Wednesday, June 13, 2018

Wild Water

by Victoria Doerper

Water rockets
Round boulders
Tight pressed
In pockets of cliff,
Falling heedless
In spume and thunder
Pounding down,
Surging under
Broken limbs,
Bounding up,
Flowing on again
Strong as a silver
Scour of gravel,
Silt sculpting rock,
Building up a mantle
Of remembrance
In deposits along
The further banks,
Signs that once
Water had a wild
Encounter
With constraint
But left behind
Less than what
She kept
And carried
Forward.

Sunday, June 10, 2018

Haiku At Poinsett Bridge No. 1

by Matthew Banash

Crows laugh in the elms
At jokes I don’t get-
Caw caw caw

Around the Bend

by Gary Lark

We fished the south fork
for bullhead catfish
or steelhead in the winter
but seldom for trout.
I decided it was time to explore.
June, before it got too warm,
I headed up river,
looking for water on BLM
or Forest Service land,
somewhere not posted.
On the map Cow Creek
makes a big loop
before joining the river.
I walk railroad ties
away from civilization,
catch a couple of trout,
nothing to get excited about,
when a sweet aroma
filters through the trees.
I follow, find some tiger lilies.
Though perfect in their own right,
it's not them.
Down more ties, around a bend,
the scent invades me,
tunnels into my cells.
There it is, wild azalea
in full bloom, filling the world
with its heavenly essence.
In the pantheon of aromas,
it could shoulder aside
gardenia and honeysuckle.
Wild azalea, unmatched.

Wednesday, June 6, 2018

Hummer Sunset

by Mike McCormick

Emerald stars
Erupt from sun
Orbit juniper

Scatter like comets
When yucca shadows
Grow long talons

Sunday, June 3, 2018

Deodar Cedar

by Jack King

I have three trunks
like a fork
aimed straight at the sky.
I climb the air.
My limbs reached out for a hand
to hold,
but never found one so kind.
The only one of my kind,
For all I can see.
I stand taller than all around,
They never knew the reason for my height
was because of my bite on an old sewage pipe
deep beneath the grass and pavement.

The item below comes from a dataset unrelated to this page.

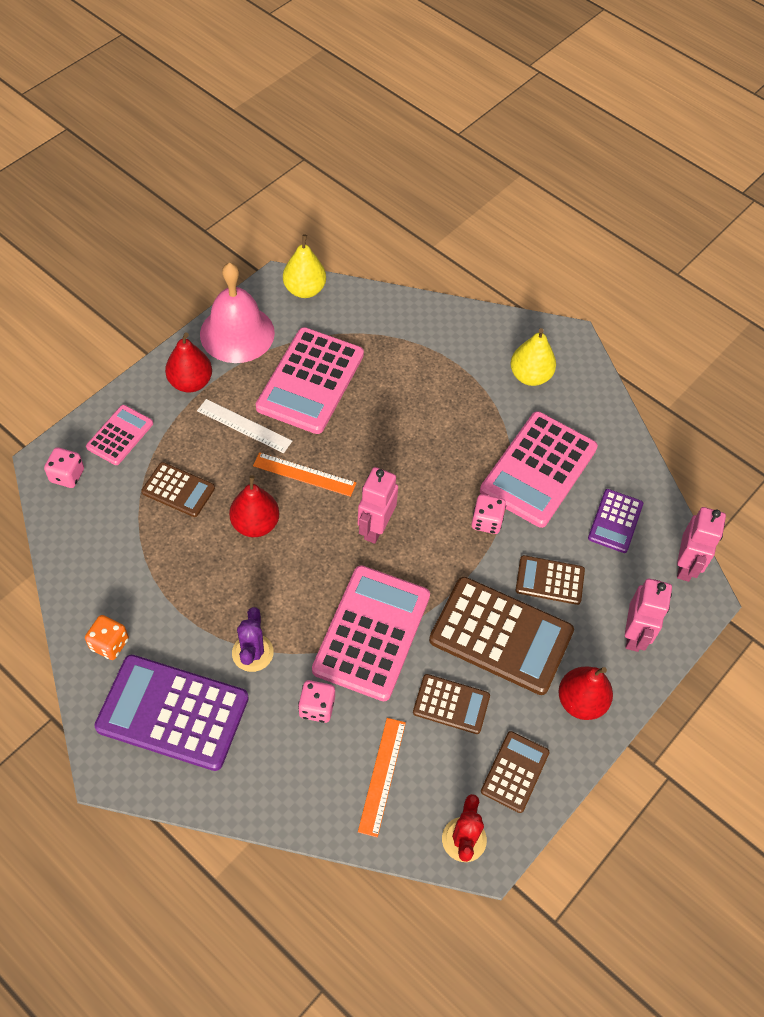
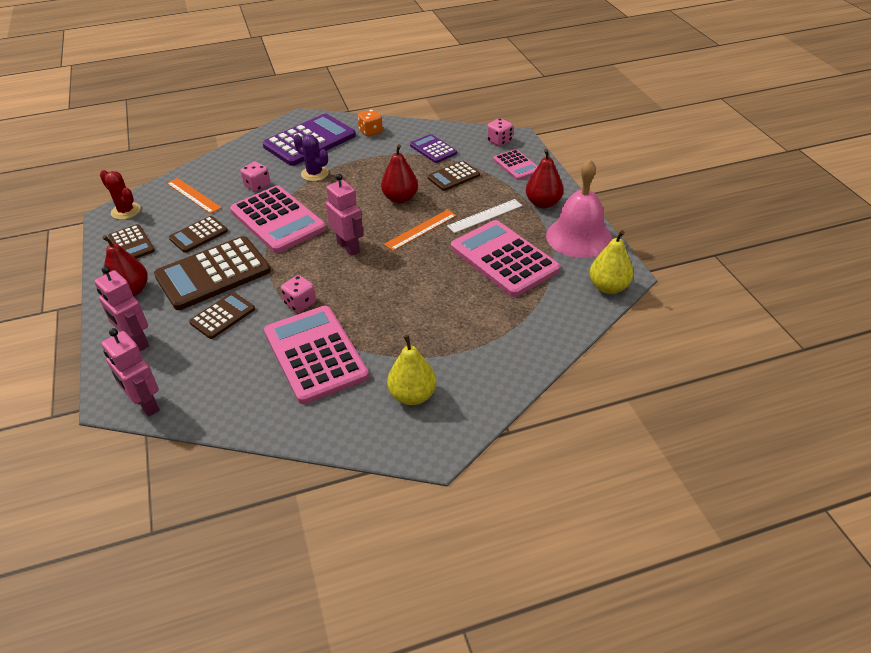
camera: 125 degrees right, 15 degrees down
(615, 521) = (226, 379): purple calculator -> purple calculator (433, 149)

Shit
was my secret
ingredient.

Raging Earth, Soothing Sea

by Maria DePaul

The ground quakes before me,
The islands overflow with fire.
I am Pelehonuamea,
Hawaii’s Volcanic mother.
I devour the archipelago
With towers of ash.
I rage at human stains on the
Landscape, erasing every trace.
Men flee to my basaltic shores,
To meet the goddess of the sea.
My sister Namakaokahi cools
Raging sands with soothing waters.

Binghamton June

by Matthew Johnson

In summer,
The wide, brushstroke Catskill daylight
Never bothers the farm girls tending their gardens,
Or the mountain men, hiking the valleys
And streams of the Hudson River.

In summer,
The clouds coiling ‘round the Catskills
Suffocate the sun, and spill autumn,
For in that low-hanging, morning June mist,
There’s plenty of 50-degree days to be found.